In this case, which involved an exercise of the FOS’s compulsory jurisdiction, section 228(2) of FSMA applied, provided that:

“A complaint is to be determined with reference to what is, in the opinion of the ombudsman, fair and reasonable in all the circumstances of the case.”

The rules governing complaints handling by the FOS are set out in the FSA Handbook under the section entitled “Dispute Resolution: Complaint” (DISP). DISP 3.6.4 R provides that in considering what is fair and reasonable, the Ombudsman will take into account:

  1. Laws and regulations.
  2. Regulators’ rules, guidance and standards.
  3. Codes of practice.

What he considers to have been good industry practice at the relevant time, where appropriate.

The background

The application concerned claims against the Insurer under two life policies issued to a Mr and Mrs M. These were a joint policy, which had been cancelled by the Ms prior to the claim arising, and a single policy issued to Mr M, which had been avoided by the Insurer on the basis of a misrepresentation.
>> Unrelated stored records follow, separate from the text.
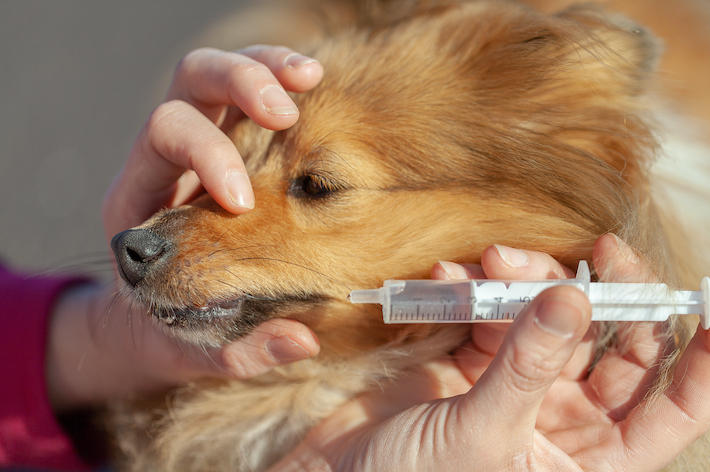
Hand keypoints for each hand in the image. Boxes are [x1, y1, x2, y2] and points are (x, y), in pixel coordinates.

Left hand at [48, 47, 323, 409]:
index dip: (207, 155)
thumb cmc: (165, 333)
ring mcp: (202, 146)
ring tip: (309, 77)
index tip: (246, 200)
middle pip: (190, 83)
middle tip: (286, 112)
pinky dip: (281, 80)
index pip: (165, 138)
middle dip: (237, 86)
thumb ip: (240, 350)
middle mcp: (167, 160)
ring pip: (219, 75)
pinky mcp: (235, 150)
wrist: (147, 322)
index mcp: (141, 197)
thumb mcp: (191, 349)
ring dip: (265, 67)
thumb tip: (301, 341)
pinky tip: (314, 85)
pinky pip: (251, 99)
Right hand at [268, 234, 709, 470]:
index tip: (707, 305)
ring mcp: (516, 382)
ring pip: (548, 316)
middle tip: (598, 250)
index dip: (701, 361)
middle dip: (607, 293)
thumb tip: (576, 297)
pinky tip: (449, 275)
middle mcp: (562, 417)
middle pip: (613, 343)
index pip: (673, 408)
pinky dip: (473, 288)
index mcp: (590, 457)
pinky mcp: (470, 358)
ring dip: (527, 281)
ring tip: (493, 262)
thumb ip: (528, 364)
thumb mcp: (483, 435)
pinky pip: (490, 310)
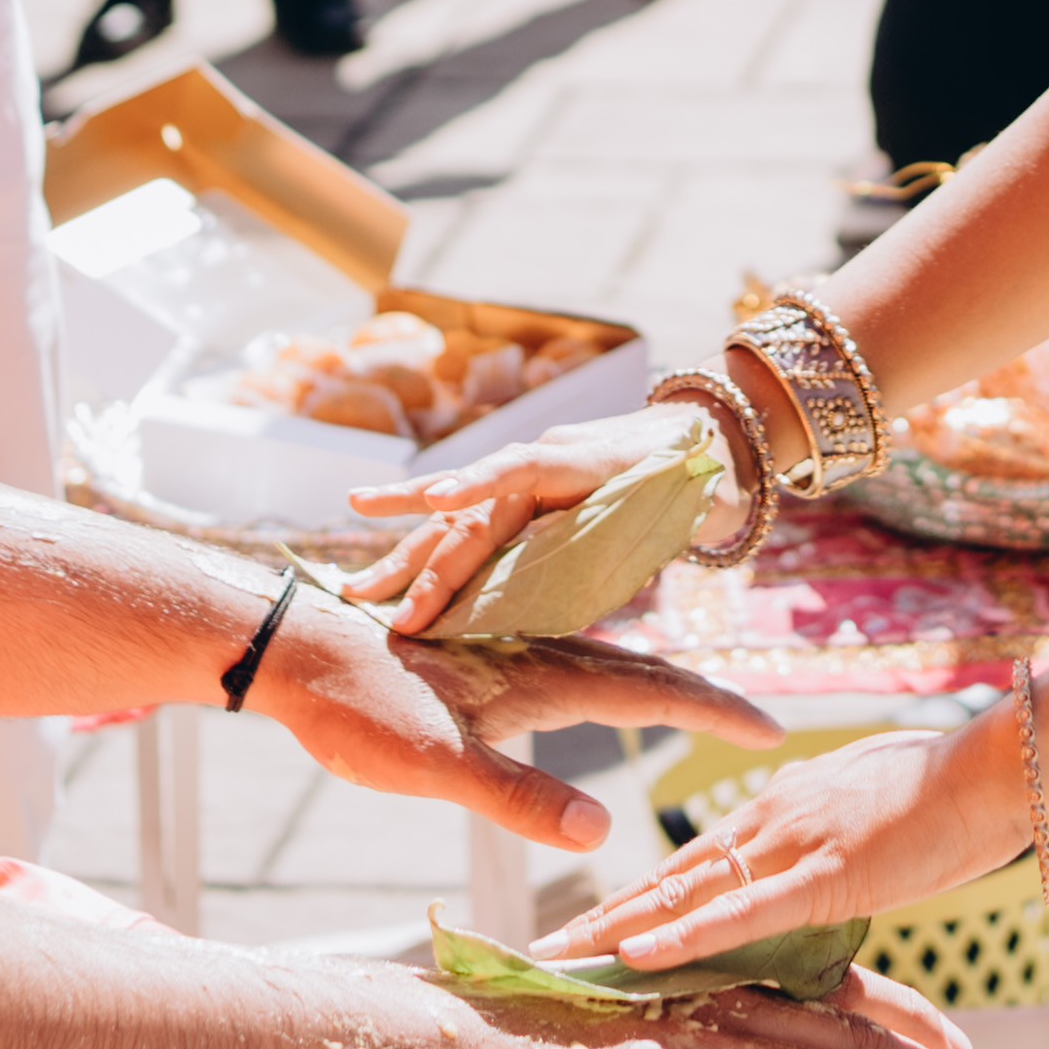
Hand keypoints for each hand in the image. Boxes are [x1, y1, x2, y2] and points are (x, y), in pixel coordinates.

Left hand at [246, 600, 787, 852]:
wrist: (291, 651)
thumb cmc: (358, 708)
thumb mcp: (438, 764)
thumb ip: (518, 797)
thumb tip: (600, 833)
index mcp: (544, 673)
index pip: (652, 692)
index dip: (713, 712)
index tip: (769, 730)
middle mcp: (538, 653)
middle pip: (642, 674)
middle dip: (702, 699)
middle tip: (755, 725)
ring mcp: (508, 652)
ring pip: (603, 666)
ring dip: (657, 687)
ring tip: (693, 709)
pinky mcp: (478, 660)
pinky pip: (564, 668)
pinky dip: (603, 685)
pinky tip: (588, 699)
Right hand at [347, 400, 725, 635]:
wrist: (695, 434)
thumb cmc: (692, 480)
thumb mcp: (675, 505)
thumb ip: (626, 533)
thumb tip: (583, 579)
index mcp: (583, 460)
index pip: (524, 471)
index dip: (482, 484)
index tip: (443, 502)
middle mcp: (539, 461)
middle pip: (477, 514)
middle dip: (432, 565)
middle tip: (391, 614)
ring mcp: (521, 475)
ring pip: (455, 519)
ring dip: (406, 556)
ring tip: (353, 587)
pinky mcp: (512, 493)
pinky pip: (459, 515)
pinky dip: (415, 522)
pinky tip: (363, 519)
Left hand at [551, 724, 1033, 977]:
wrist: (1001, 769)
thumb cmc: (952, 792)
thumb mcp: (871, 821)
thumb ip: (828, 847)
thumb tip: (807, 874)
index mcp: (780, 811)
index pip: (690, 864)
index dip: (634, 898)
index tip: (584, 927)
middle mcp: (770, 820)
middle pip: (668, 877)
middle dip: (602, 917)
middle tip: (541, 952)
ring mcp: (793, 843)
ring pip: (685, 892)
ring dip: (617, 928)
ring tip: (558, 961)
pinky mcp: (826, 872)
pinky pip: (741, 911)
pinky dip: (683, 933)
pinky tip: (635, 953)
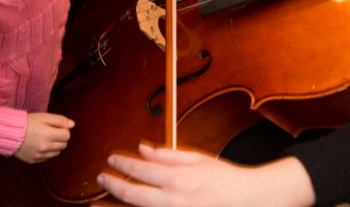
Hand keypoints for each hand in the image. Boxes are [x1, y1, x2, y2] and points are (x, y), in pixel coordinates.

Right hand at [14, 112, 74, 163]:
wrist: (9, 133)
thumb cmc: (27, 122)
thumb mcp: (44, 117)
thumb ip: (60, 120)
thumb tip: (72, 125)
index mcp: (49, 135)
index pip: (67, 135)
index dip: (63, 130)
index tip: (55, 127)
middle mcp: (45, 147)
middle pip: (63, 145)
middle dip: (60, 138)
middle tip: (51, 132)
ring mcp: (39, 155)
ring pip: (57, 152)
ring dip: (55, 146)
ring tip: (45, 139)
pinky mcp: (34, 161)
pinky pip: (47, 158)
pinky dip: (47, 152)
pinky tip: (39, 145)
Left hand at [95, 143, 314, 206]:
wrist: (250, 201)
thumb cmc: (226, 180)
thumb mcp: (198, 160)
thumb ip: (168, 155)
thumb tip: (142, 148)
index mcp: (177, 179)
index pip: (139, 169)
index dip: (120, 164)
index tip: (110, 160)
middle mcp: (172, 201)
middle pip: (131, 194)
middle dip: (111, 185)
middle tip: (100, 179)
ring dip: (115, 206)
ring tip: (99, 202)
By its application, the Insurer challenged an FOS Ombudsman’s decision that (i) the Insurer had done nothing wrong by refusing to reinstate the cancelled joint policy but that (ii) on the basis that Mr M’s representation had been innocent, the joint policy should be reinstated and the claim considered.

The decision

It was common ground that the Ombudsman’s decision was flawed for the inadequacy of the reasons which were given. The Court quashed the decision, so the M’s complaint fell to be re-determined. The court emphasised that in particular it was incumbent upon the Ombudsman to explain why she had departed from the relevant law, guidance and practice in holding that the innocent character of Mr M’s misrepresentation were grounds for reinstating the policy – this being irrelevant as a matter of strict law.

However, in view of the importance of the point, the court also considered the Insurer’s second argument, which was that the Ombudsman’s decision had been “Wednesbury unreasonable” or in other words so unreasonable that no reasonable authority could ever have come to it1. This involved considering the FOS’s jurisdiction in determining complaints.

The court held that the question for the Ombudsman was not solely whether the Insurer had followed the relevant law, guidance and accepted practice, but whether the Insurer had acted fairly and reasonably in all the circumstances of the case. This was not a process of review or examination of the Insurer’s decision, but of the Ombudsman reaching her own evaluative assessment of the decision reached.

It was not enough for the Insurer to show that it had followed the relevant law, guidance and accepted practice, an approach which had previously been rejected by the Court of Appeal2. Instead, the enquiry may be wider, because the Ombudsman may decide that the insurer did not act fairly and reasonably despite its adherence to sound legal principle, guidance and practice.

On this basis, the court was not persuaded that it would be outrageous to hold an insurer to its contract in the circumstances of a case such as this. The Wednesbury unreasonableness test was not therefore met. The court did however stress that careful reasons would need to be given for any lawful decision upholding the Ms’ complaint.

Comment

The case helpfully describes the exercise in which the FOS is engaged when determining complaints under section 228 of FSMA 2000. It is therefore of interest not only to insurers, but to other financial institutions which are subject to this regime.

The case is also noteworthy for the reservations expressed by the court over a jurisdiction expressed in these terms. In particular, Mr Justice Jay commented as follows:

“I do have personal concerns about a jurisdiction such as this which occupies an uncertain space outside the common law and statute. The relationship between what is fair and reasonable, and what the law lays down, is not altogether clear. [...] Who, or what, defines the contours and content of fairness and reasonableness? [...] It might be said that this jurisdiction is penumbral because its shadows cannot be illuminated.”

Insurers may share Mr Justice Jay’s concerns, it appears that their actions are subject to review by the FOS, even where they have adhered to sound legal principle, guidance and practice.